== Segment start ==
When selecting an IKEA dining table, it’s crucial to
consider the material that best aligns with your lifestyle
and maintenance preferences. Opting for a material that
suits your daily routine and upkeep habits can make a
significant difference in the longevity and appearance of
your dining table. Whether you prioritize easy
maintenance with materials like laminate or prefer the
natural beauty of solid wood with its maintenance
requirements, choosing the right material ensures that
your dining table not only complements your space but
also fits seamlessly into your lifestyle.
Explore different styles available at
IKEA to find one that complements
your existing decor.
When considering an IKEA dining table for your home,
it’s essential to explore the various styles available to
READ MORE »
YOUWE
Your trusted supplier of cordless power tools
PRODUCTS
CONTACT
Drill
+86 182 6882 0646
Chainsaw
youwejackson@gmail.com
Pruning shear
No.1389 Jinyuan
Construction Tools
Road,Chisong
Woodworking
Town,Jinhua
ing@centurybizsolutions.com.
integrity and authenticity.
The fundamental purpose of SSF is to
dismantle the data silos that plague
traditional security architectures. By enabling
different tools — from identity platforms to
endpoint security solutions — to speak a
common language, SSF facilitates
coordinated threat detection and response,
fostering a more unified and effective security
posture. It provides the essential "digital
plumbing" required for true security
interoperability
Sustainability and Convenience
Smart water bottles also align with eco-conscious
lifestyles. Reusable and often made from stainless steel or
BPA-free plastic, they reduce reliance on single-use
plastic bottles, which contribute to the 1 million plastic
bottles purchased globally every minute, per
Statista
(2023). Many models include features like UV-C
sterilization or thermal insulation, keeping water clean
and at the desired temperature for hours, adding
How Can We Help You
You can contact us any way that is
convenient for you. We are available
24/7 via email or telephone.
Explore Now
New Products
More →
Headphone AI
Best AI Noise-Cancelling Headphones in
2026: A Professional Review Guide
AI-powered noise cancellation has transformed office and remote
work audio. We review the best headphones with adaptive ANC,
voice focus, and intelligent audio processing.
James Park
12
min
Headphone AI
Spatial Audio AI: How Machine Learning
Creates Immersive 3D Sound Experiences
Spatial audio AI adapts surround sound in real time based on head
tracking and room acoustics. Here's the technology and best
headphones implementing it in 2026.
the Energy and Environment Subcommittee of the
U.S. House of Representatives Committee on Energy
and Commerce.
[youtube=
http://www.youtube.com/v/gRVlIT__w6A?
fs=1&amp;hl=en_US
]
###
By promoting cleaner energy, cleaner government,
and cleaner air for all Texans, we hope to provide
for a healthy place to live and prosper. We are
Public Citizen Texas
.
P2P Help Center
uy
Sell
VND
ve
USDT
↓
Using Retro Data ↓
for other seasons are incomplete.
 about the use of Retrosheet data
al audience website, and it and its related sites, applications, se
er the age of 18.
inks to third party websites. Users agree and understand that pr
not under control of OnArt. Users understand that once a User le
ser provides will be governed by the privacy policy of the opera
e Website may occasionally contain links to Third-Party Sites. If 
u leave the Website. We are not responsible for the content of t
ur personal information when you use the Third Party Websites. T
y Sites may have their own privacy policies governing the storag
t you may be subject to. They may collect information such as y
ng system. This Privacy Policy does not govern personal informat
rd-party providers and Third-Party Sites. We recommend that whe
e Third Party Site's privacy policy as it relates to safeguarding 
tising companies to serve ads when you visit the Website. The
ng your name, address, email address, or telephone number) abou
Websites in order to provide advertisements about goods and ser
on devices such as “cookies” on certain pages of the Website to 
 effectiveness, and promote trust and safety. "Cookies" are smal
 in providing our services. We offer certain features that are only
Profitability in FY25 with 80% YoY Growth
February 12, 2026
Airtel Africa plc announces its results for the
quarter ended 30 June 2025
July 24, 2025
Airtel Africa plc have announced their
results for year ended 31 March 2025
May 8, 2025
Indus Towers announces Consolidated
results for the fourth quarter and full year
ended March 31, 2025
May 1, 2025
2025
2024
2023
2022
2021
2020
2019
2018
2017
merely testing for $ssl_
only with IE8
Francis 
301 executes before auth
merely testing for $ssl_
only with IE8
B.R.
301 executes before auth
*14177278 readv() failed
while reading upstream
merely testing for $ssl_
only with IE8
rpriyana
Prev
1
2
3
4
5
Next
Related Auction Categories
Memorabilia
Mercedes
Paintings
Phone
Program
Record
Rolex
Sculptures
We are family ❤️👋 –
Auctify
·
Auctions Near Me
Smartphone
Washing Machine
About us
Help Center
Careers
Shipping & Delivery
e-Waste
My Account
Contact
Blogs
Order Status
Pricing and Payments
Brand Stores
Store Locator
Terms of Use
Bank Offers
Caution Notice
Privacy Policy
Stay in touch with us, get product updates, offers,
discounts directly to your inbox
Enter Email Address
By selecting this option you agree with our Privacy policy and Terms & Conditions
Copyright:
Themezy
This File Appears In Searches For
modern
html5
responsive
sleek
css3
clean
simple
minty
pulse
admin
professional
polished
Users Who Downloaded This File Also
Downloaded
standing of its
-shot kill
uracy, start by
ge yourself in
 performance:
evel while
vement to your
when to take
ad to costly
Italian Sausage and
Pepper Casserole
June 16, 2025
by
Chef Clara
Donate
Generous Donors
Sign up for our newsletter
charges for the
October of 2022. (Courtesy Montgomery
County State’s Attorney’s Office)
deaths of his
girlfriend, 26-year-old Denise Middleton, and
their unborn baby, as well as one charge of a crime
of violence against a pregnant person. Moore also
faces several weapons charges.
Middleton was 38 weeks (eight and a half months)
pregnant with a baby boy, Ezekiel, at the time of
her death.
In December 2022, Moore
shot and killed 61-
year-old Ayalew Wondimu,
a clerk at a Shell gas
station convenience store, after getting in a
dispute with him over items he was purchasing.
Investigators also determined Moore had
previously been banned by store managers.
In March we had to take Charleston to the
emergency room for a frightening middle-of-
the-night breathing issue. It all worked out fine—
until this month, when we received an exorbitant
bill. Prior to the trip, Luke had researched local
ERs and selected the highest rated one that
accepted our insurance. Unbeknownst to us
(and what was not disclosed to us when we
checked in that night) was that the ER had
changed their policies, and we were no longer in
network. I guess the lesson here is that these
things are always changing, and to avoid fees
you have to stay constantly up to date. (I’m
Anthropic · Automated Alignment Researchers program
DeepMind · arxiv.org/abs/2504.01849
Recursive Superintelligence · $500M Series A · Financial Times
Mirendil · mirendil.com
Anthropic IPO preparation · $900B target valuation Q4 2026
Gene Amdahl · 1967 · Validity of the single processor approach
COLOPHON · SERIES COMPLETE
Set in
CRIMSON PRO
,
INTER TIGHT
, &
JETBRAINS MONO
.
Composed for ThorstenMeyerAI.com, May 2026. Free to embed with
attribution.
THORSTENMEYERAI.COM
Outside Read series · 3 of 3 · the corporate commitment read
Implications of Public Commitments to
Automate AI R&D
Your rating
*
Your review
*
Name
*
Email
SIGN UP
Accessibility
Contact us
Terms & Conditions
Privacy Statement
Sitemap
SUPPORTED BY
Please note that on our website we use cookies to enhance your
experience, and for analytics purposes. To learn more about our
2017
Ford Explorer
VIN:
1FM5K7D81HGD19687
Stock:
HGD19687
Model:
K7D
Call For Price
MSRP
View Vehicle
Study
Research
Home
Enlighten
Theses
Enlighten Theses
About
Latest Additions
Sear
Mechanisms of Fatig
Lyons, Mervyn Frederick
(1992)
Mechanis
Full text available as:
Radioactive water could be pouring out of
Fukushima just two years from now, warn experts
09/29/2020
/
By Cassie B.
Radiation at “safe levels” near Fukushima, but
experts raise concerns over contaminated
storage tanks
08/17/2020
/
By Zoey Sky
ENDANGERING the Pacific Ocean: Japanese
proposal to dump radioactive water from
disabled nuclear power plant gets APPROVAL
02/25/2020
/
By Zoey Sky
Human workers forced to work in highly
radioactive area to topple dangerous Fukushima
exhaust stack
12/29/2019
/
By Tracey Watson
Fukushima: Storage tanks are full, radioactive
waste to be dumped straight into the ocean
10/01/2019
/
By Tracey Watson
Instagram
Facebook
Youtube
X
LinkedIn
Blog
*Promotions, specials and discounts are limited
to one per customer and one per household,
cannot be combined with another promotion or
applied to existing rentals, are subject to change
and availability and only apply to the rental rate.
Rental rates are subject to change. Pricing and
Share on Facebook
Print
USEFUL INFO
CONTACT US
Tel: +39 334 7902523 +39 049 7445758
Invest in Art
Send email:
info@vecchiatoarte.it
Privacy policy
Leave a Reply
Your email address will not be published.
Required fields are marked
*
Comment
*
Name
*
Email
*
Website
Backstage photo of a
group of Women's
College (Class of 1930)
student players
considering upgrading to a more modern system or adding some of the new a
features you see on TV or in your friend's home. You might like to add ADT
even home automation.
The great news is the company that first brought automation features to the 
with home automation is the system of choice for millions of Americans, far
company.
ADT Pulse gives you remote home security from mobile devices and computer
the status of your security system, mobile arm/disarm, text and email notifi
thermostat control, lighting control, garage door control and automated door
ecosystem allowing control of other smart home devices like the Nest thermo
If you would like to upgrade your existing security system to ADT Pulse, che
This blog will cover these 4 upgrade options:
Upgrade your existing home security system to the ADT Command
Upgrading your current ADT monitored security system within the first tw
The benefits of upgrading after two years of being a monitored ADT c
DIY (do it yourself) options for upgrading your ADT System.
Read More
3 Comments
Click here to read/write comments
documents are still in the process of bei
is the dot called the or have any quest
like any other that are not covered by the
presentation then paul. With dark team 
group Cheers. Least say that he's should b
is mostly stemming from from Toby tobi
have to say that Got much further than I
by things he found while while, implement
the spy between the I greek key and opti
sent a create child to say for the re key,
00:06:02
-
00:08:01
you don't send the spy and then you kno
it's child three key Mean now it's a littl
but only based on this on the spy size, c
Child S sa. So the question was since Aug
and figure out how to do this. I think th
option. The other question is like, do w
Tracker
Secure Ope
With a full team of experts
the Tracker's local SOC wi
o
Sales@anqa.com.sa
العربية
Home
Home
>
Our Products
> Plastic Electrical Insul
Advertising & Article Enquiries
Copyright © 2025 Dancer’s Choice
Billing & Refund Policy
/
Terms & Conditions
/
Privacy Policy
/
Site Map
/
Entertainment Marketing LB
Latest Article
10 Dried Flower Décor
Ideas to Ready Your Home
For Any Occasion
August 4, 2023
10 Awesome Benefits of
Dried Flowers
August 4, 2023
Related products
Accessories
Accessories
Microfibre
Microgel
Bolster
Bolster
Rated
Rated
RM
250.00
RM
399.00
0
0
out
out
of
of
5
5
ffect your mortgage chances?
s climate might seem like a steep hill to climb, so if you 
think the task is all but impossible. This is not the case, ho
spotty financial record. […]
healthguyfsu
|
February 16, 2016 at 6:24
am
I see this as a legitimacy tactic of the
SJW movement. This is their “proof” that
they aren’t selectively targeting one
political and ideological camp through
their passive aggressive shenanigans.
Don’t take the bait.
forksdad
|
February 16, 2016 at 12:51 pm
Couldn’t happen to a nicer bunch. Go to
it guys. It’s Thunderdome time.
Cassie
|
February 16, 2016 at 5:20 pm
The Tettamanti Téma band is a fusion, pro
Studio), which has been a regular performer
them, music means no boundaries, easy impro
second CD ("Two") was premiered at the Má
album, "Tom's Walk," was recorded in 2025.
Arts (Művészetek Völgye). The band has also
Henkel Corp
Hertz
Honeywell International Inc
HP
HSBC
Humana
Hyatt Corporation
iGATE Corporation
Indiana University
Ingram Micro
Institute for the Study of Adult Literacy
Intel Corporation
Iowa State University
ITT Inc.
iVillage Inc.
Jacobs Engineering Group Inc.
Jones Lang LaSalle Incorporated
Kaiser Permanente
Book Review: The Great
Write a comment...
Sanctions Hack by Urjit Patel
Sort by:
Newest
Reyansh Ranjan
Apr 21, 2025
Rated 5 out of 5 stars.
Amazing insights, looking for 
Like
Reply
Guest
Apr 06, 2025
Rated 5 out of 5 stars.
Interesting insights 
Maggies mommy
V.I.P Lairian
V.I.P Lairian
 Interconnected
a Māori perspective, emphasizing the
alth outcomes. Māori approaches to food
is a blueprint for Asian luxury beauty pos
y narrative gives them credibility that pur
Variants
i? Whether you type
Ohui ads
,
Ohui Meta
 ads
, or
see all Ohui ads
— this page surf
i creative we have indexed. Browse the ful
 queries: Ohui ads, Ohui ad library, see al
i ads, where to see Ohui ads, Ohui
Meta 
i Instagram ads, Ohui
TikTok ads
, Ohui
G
== Segment end ==
## WHAT YOU HAVE TO DO
Restate the records above verbatim up to and including the line containing "work audio. We".

## EXERCISE RESULT
When selecting an IKEA dining table, it’s crucial to
consider the material that best aligns with your lifestyle
and maintenance preferences. Opting for a material that
suits your daily routine and upkeep habits can make a
significant difference in the longevity and appearance of
your dining table. Whether you prioritize easy
maintenance with materials like laminate or prefer the
natural beauty of solid wood with its maintenance
requirements, choosing the right material ensures that
your dining table not only complements your space but
also fits seamlessly into your lifestyle.
Explore different styles available at
IKEA to find one that complements
your existing decor.
When considering an IKEA dining table for your home,
it’s essential to explore the various styles available to
READ MORE »
YOUWE
Your trusted supplier of cordless power tools
PRODUCTS
CONTACT
Drill
+86 182 6882 0646
Chainsaw
youwejackson@gmail.com
Pruning shear
No.1389 Jinyuan
Construction Tools
Road,Chisong
Woodworking
Town,Jinhua
ing@centurybizsolutions.com.
integrity and authenticity.
The fundamental purpose of SSF is to
dismantle the data silos that plague
traditional security architectures. By enabling
different tools — from identity platforms to
endpoint security solutions — to speak a
common language, SSF facilitates
coordinated threat detection and response,
fostering a more unified and effective security
posture. It provides the essential "digital
plumbing" required for true security
interoperability
Sustainability and Convenience
Smart water bottles also align with eco-conscious
lifestyles. Reusable and often made from stainless steel or
BPA-free plastic, they reduce reliance on single-use
plastic bottles, which contribute to the 1 million plastic
bottles purchased globally every minute, per
Statista
(2023). Many models include features like UV-C
sterilization or thermal insulation, keeping water clean
and at the desired temperature for hours, adding
How Can We Help You
You can contact us any way that is
convenient for you. We are available
24/7 via email or telephone.
Explore Now
New Products
More →
Headphone AI
Best AI Noise-Cancelling Headphones in
2026: A Professional Review Guide
AI-powered noise cancellation has transformed office and remote
work audio. We review the best headphones with adaptive ANC,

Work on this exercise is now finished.